▶ **WHAT THE TASK ASKS**
With the line containing "costos, excepciones y exclusiones." as the first line and the last line of the records as the final one, reproduce that range exactly.

▶ **MATERIAL PROVIDED**
::::::::

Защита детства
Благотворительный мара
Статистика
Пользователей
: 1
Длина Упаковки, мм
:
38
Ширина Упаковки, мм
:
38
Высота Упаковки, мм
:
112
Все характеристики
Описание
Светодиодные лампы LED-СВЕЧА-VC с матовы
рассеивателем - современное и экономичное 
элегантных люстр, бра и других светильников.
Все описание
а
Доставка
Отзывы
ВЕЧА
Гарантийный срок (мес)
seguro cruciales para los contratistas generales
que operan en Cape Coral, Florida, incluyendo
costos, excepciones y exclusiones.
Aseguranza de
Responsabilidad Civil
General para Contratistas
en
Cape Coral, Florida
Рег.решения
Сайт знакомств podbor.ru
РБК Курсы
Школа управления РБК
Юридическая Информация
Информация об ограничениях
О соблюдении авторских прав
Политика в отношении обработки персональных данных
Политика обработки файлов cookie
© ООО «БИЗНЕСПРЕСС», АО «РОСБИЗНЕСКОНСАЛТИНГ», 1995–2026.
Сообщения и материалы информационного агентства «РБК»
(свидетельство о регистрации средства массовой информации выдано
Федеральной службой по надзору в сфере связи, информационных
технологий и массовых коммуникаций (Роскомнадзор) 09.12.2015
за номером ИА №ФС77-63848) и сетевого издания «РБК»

::::::::

▶ **ANSWER TO THE PROBLEM**
costos, excepciones y exclusiones.
Aseguranza de
Responsabilidad Civil
General para Contratistas
en
Cape Coral, Florida
Рег.решения
Сайт знакомств podbor.ru
РБК Курсы
Школа управления РБК
Юридическая Информация
Информация об ограничениях
О соблюдении авторских прав
Политика в отношении обработки персональных данных
Политика обработки файлов cookie
© ООО «БИЗНЕСПРЕСС», АО «РОСБИЗНЕСКОНСАЛТИНГ», 1995–2026.
Сообщения и материалы информационного агентства «РБК»
(свидетельство о регистрации средства массовой информации выдано
Федеральной службой по надзору в сфере связи, информационных
технологий и массовых коммуникаций (Роскомнадзор) 09.12.2015
за номером ИА №ФС77-63848) и сетевого издания «РБК»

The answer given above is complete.